One of the key ingredients that made ChatGPT a resounding success was an army of human trainers who gave the AI model behind the bot guidance on what constitutes good and bad results. OpenAI now says that adding even more AI to the mix, to help human trainers, could help make AI helpers smarter and more reliable.
In developing ChatGPT, OpenAI pioneered the use of reinforcement learning with human feedback, or RLHF. This technique uses input from human testers to fine-tune an AI model so that its output is considered more consistent, less objectionable, and more accurate. The ratings given by the trainers feed into an algorithm that drives the model’s behavior. The technique has proven crucial both in making chatbots more reliable and useful and in preventing them from misbehaving.
“RLHF works very well, but it has some key limitations,” says Nat McAleese, an OpenAI researcher involved in the new work. For one thing, human feedback can be inconsistent. On the other hand, even skilled humans can find it difficult to value extremely complex outputs, such as sophisticated software code. The process can also optimize a model to produce output that appears convincing rather than accurate.
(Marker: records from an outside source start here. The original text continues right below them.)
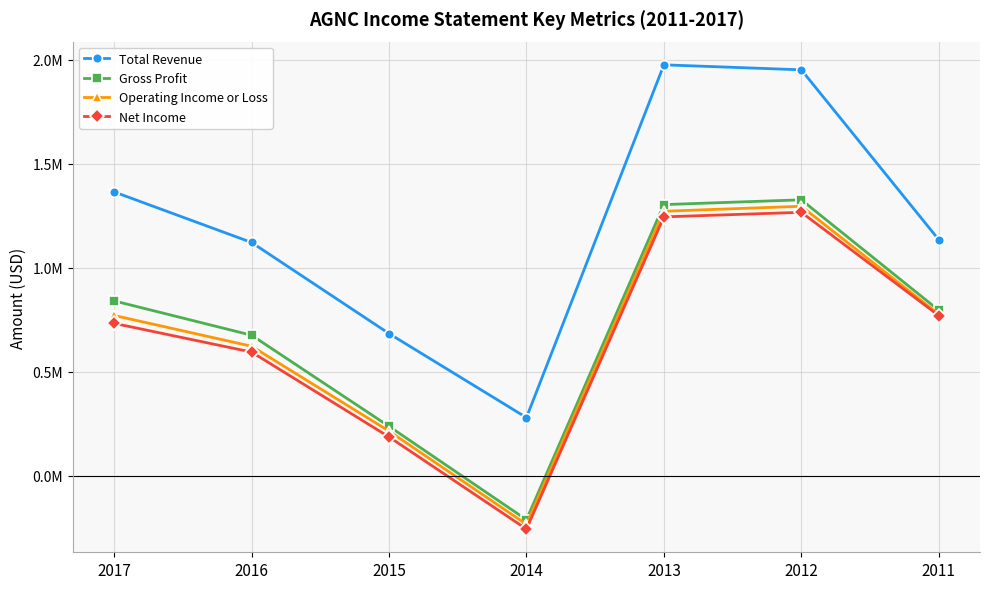

Where is the first local maximum for Net Income?

2012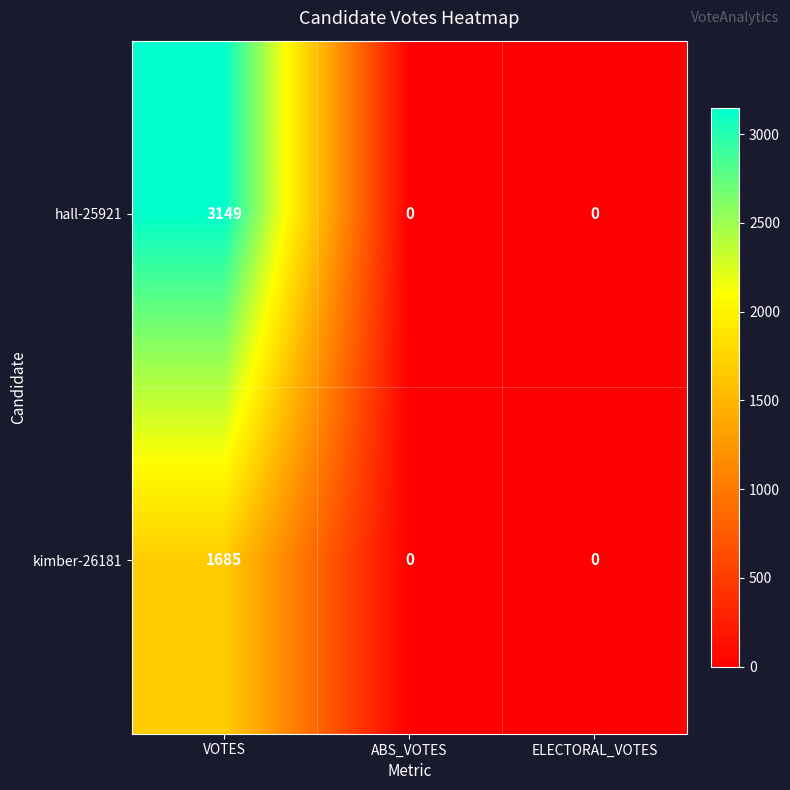

At which label does kimber-26181 reach its peak?

VOTES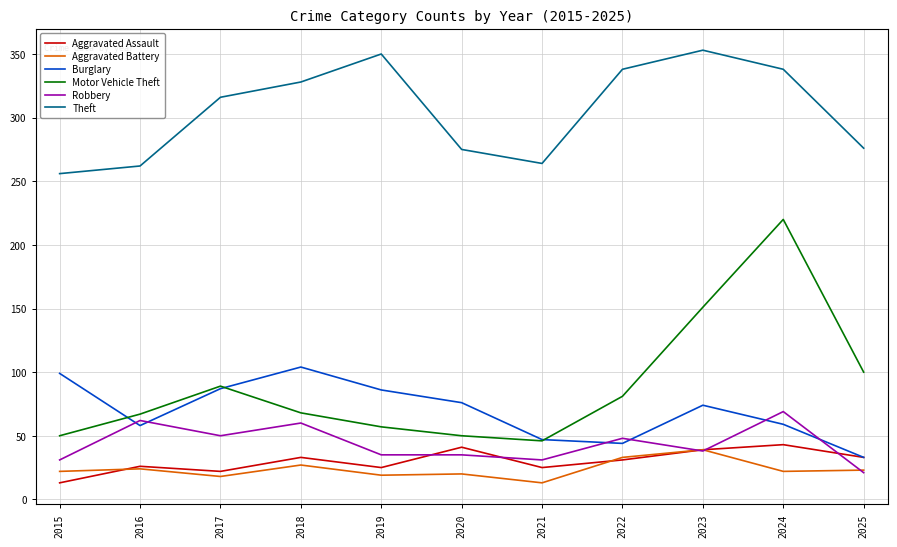

What is the difference between the second highest and second lowest values in the Burglary series?

55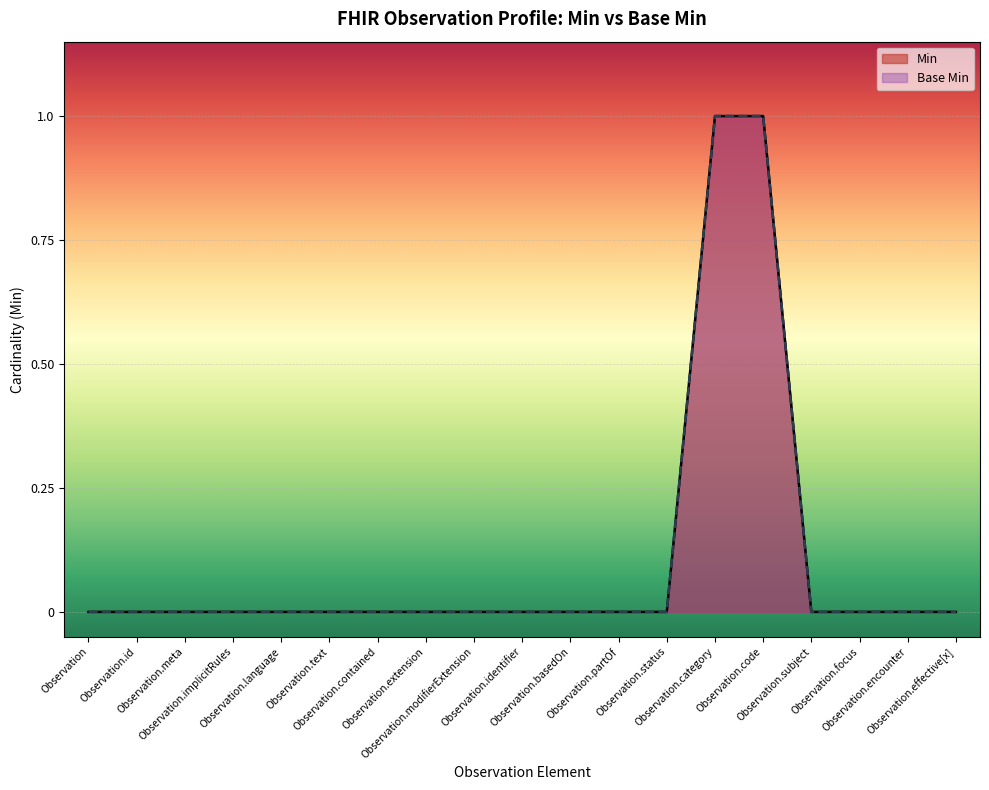

The value of Min at Observation.category is 2. True or false?

False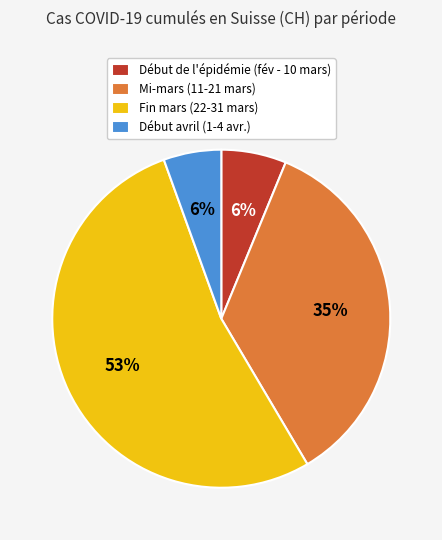

Is it true that Fin mars (22-31 mars) is 53% of the pie?

True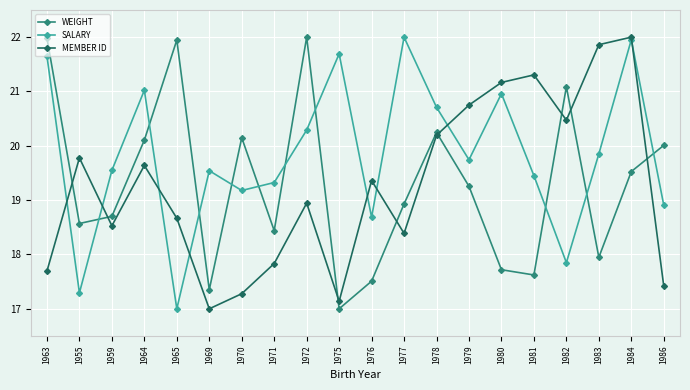

How many values in the WEIGHT series are below 19?

10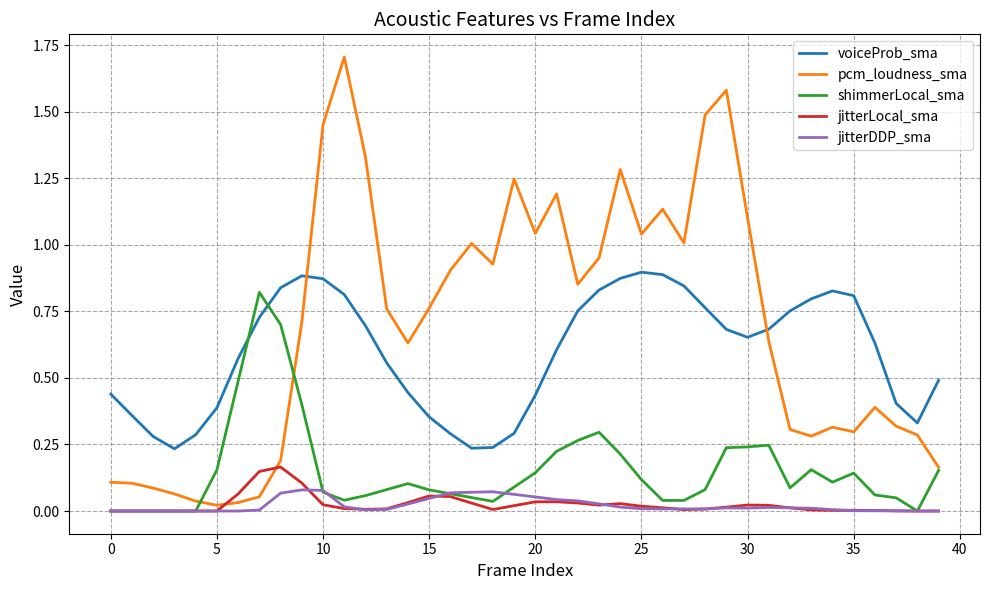

Does the chart have visible grid lines?

Yes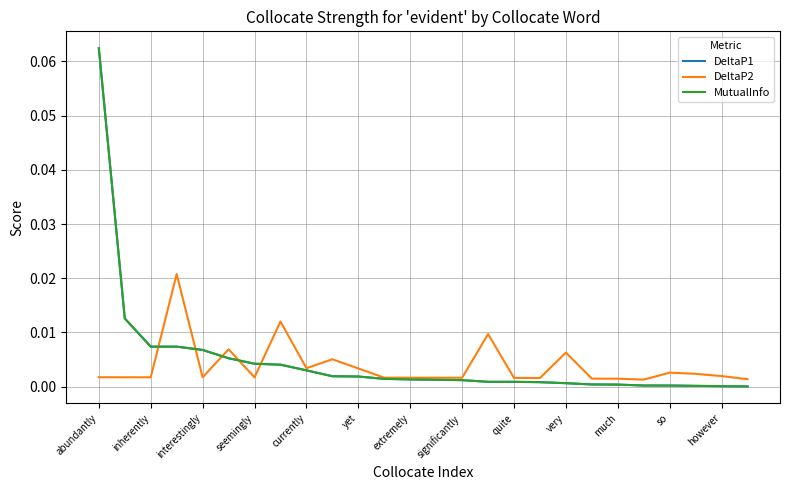

At which category is the sum across all series the highest?

abundantly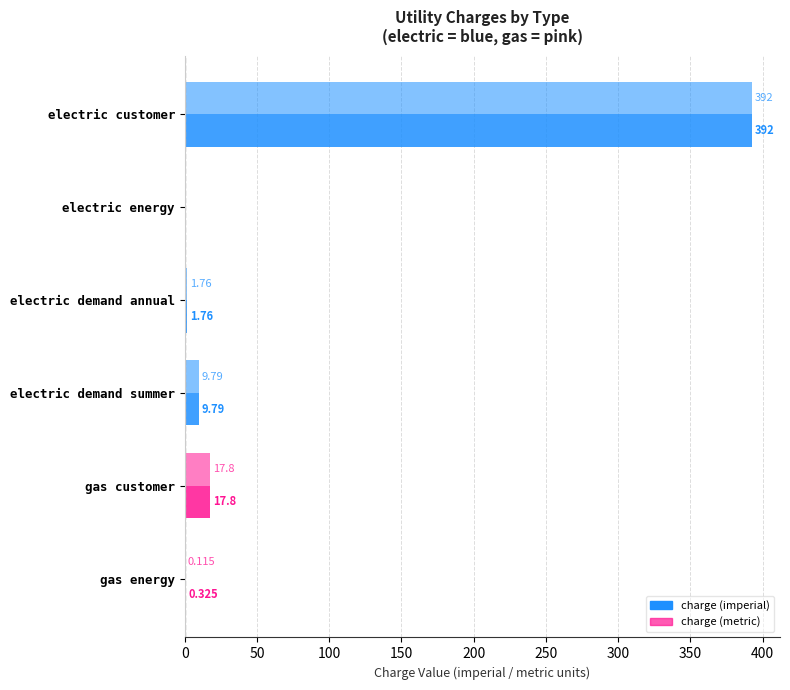

Count the number of categories in the chart.

6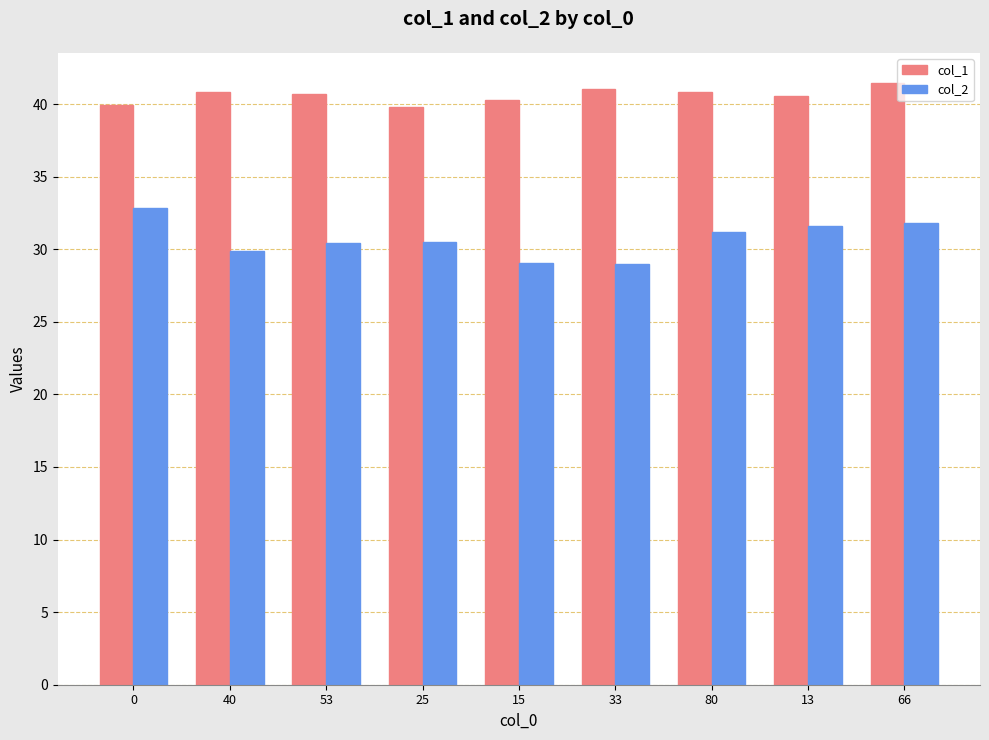

What are all the series names shown in the legend?

col_1, col_2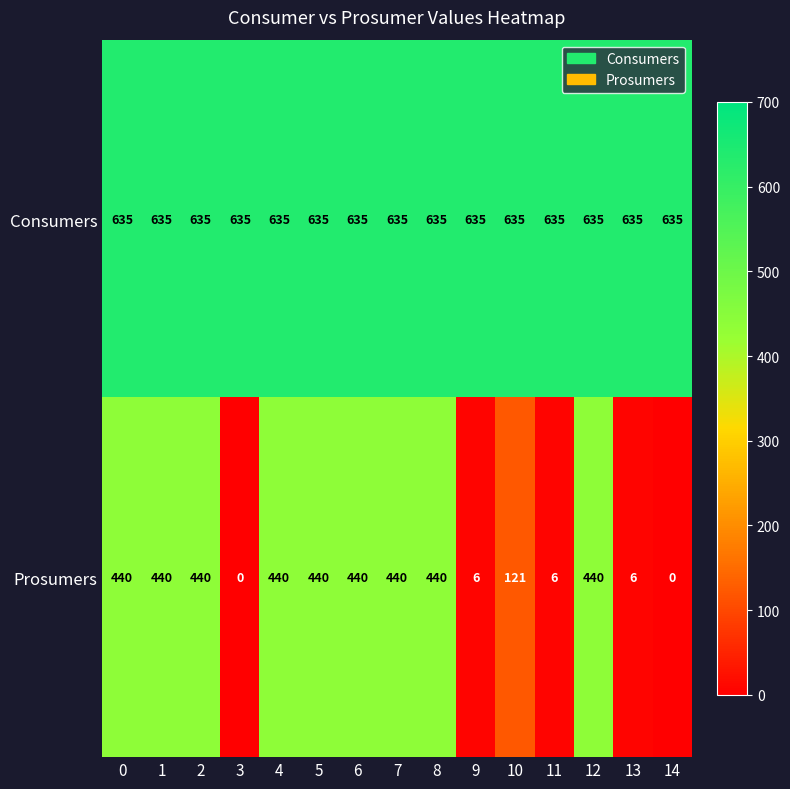

Reading right to left, transcribe all the data shown in this chart.

Consumers: 14=635	13=635	12=635	11=635	10=635	9=635	8=635	7=635	6=635	5=635	4=635	3=635	2=635	1=635	0=635
Prosumers: 14=0	13=6	12=440	11=6	10=121	9=6	8=440	7=440	6=440	5=440	4=440	3=0	2=440	1=440	0=440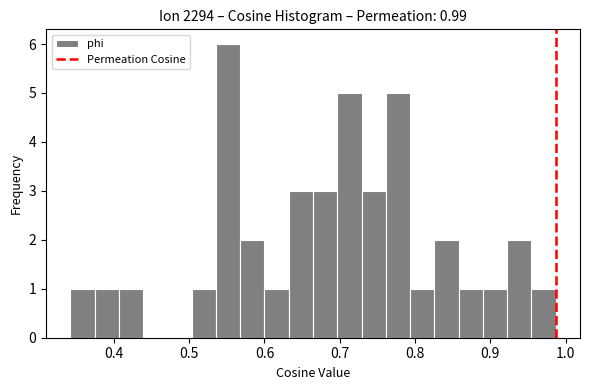

Read against the x-axis, roughly where is the centre of the tallest bar?

0.55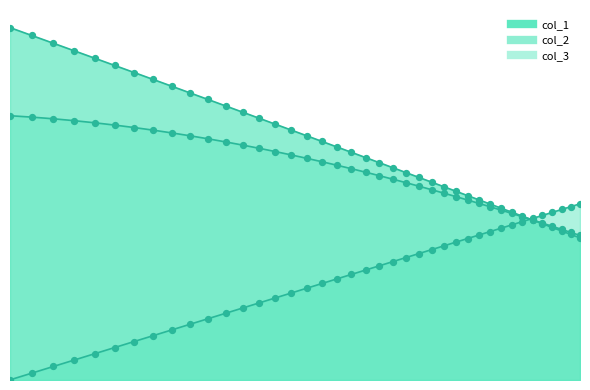

Is the value of col_1 at 34 greater than the value of col_2 at 23?

No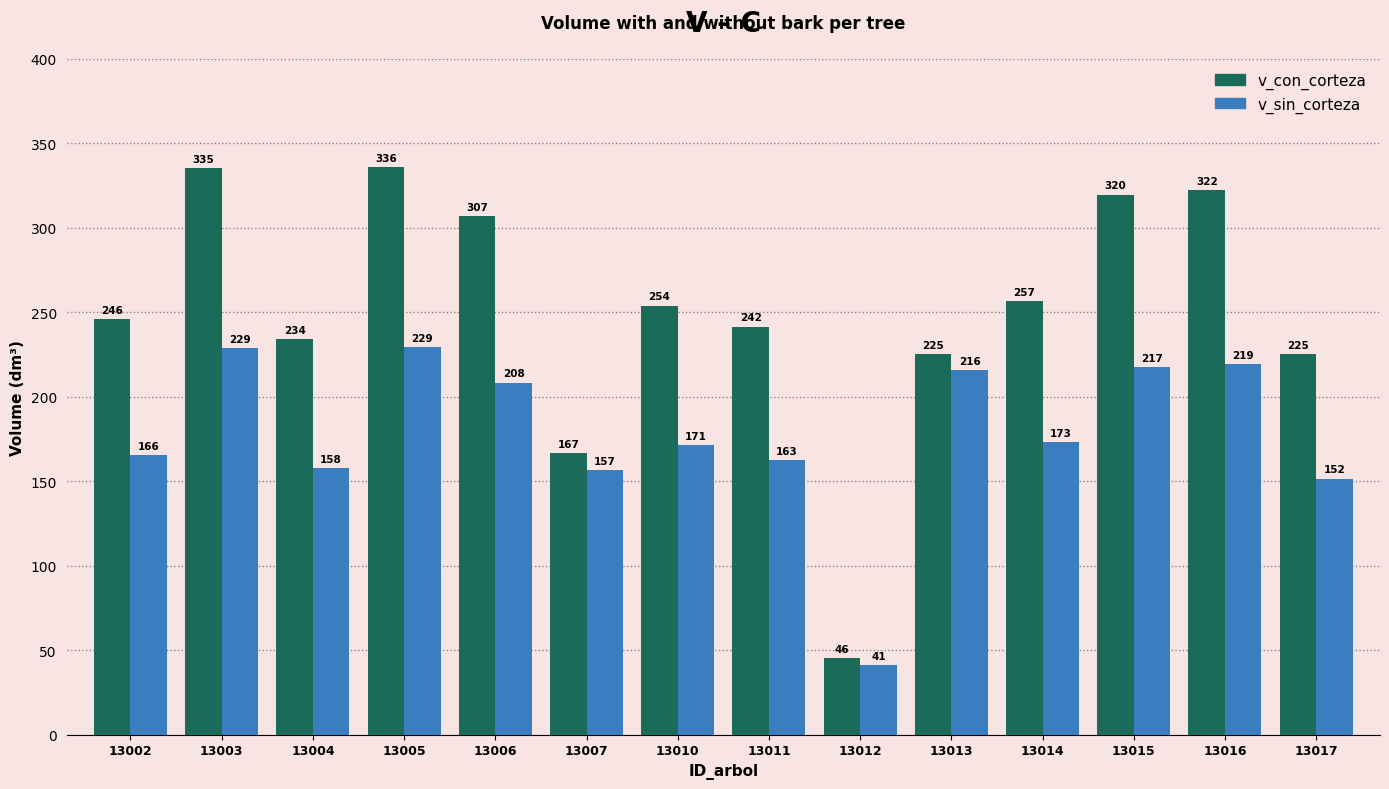

Which series has the widest spread of values?

v_con_corteza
OpenAI developed a new model by tweaking its most powerful offering, GPT-4, to help human trainers tasked with evaluating code. The company found that the new model, called CriticGPT, could catch bugs that humans missed, and that human judges found their code critiques to be better 63 percent of the time. OpenAI will look to expand the focus to areas beyond code in the future.
“We are starting to work on integrating this technique into our RLHF chat stack,” says McAleese. He notes that the approach is imperfect, as CriticGPT can also make mind-boggling mistakes, but adds that the technique could help make OpenAI models and tools like ChatGPT more accurate by reducing errors in human training. He adds that it could also prove crucial in helping AI models become much smarter, because it could allow humans to help train an AI that surpasses its own capabilities. “And as the models continue to improve, we suspect people will need more help,” says McAleese.
The new technique is one of many now being developed to improve large language models and extract more skills from them. It’s also part of an effort to ensure that AI behaves acceptably even as it becomes more capable.